There are several limitations to our study. Although the technique to confirm accurate placement of PSs described by Kim et al. has a high-level specificity and validity, its sensitivity and positive predictive value are lower than those using post-operative CT scans [9]. However, we do not believe that the possible benefits of a post-operative CT scan to confirm accurate screw placement outweigh the potential risks of additional radiation exposure especially when AP and lateral images have verified accurate screw placement and the patients are asymptomatic. Also, the dose will vary from one machine to another and the effective dose measured by dosimeters may not be comparable to calculated doses based on coefficients and tissue weighting. Lastly, though we assume that more radiation exposure is suboptimal, we do not know the long-term effects of increased radiation exposure from standard fluoroscopy and O-arm.

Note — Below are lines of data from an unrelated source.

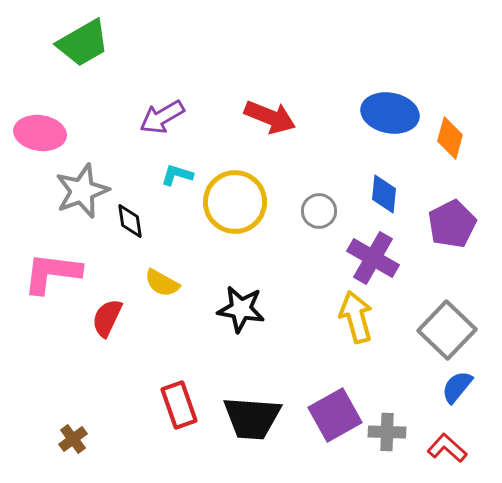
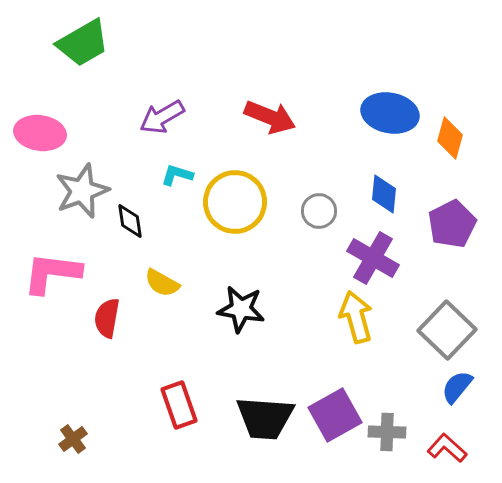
red semicircle: rotated 15 degrees counterclockwise
black trapezoid: moved 13 px right
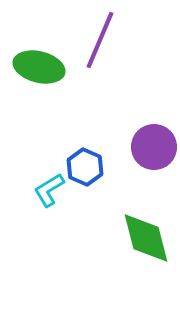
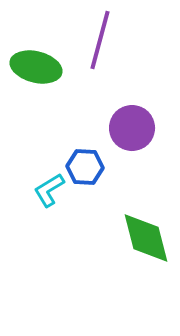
purple line: rotated 8 degrees counterclockwise
green ellipse: moved 3 px left
purple circle: moved 22 px left, 19 px up
blue hexagon: rotated 21 degrees counterclockwise
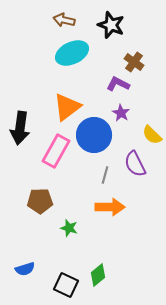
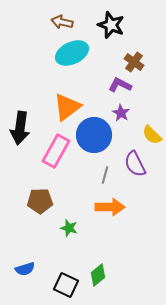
brown arrow: moved 2 px left, 2 px down
purple L-shape: moved 2 px right, 1 px down
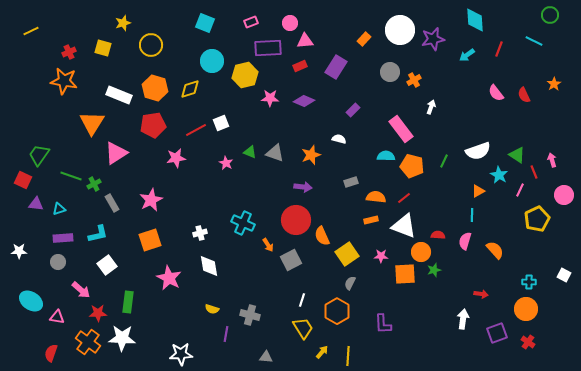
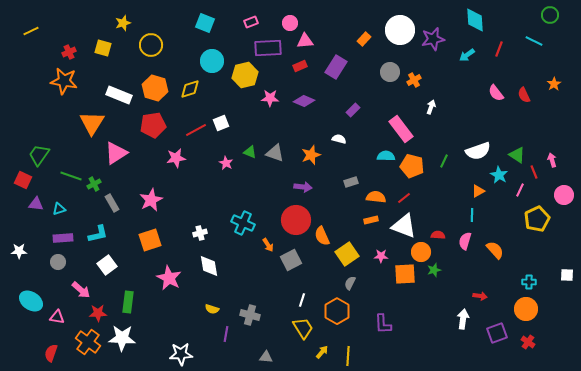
white square at (564, 275): moved 3 px right; rotated 24 degrees counterclockwise
red arrow at (481, 294): moved 1 px left, 2 px down
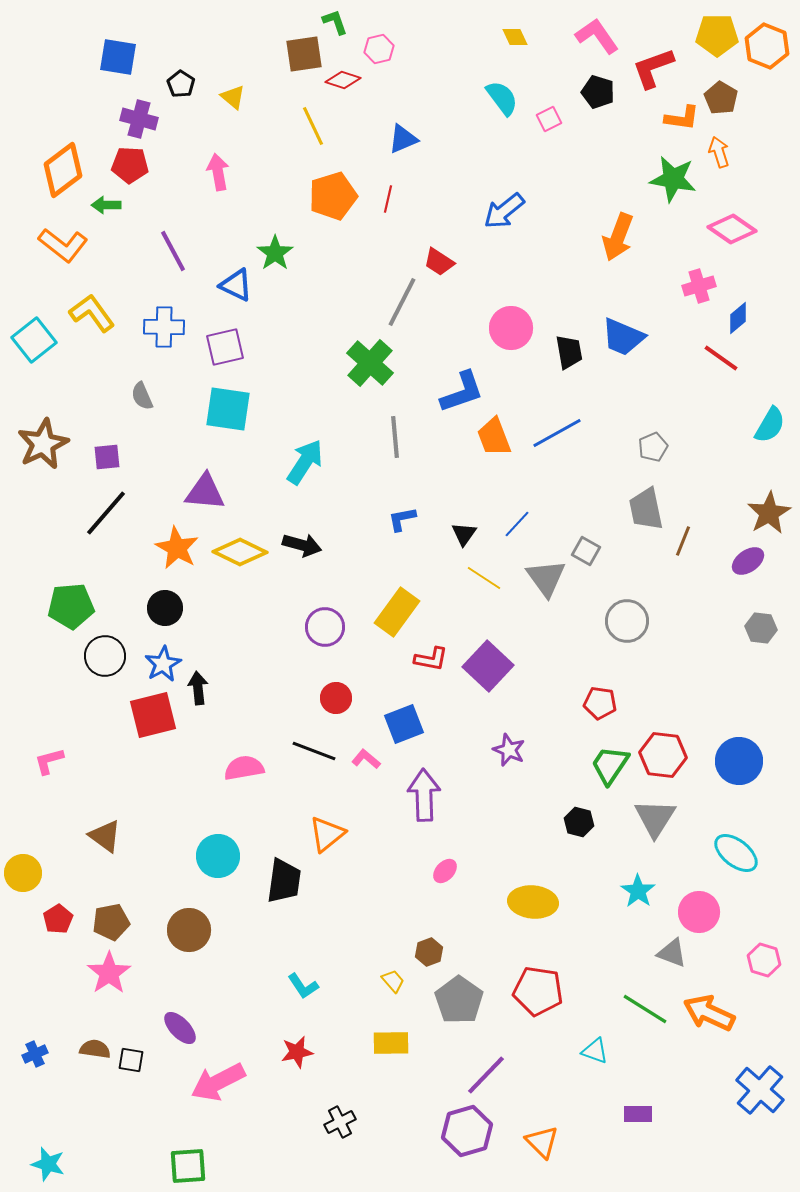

Our spinal instrumentation technique using pulsed fluoroscopic guidance with DPMPs is a viable alternative to fluoroscopy with SI and O-arm as it has comparable accuracy with lower radiation exposure to the patient, surgeon and OR staff.

Key points

  • Our technique of posterior spinal instrumentation using DPMPs and pulsed fluoroscopy to assist and confirm pedicle screw placement can achieve results similar to techniques using O-arm or fluoroscopy using standard instrumentation but with considerably less radiation exposure.

  • Pedicle screw placement using DPMPs and pulsed fluoroscopy reduced the effective dose of radiation exposure to the patient by 80% (0.22 mSv vs. 1.11 mSv) when compared to low-dose O-arm.

  • Using DPMPs and pulsed fluoroscopy reduced the amount of fluoroscopy used to 1.2 s/level compared to the lowest previously reported 4.49 s/level reported by Su et al. using standard freehand instruments combined with pulsed fluoroscopy to assist and confirm pedicle screw placement.

  • The current technique also reduced fluoroscopy use to 0.84 s/screw compared to the lowest previously reported 7.36 s/screw reported by Haque et al. using standard freehand instruments combined with pulsed fluoroscopy to assist and confirm pedicle screw placement.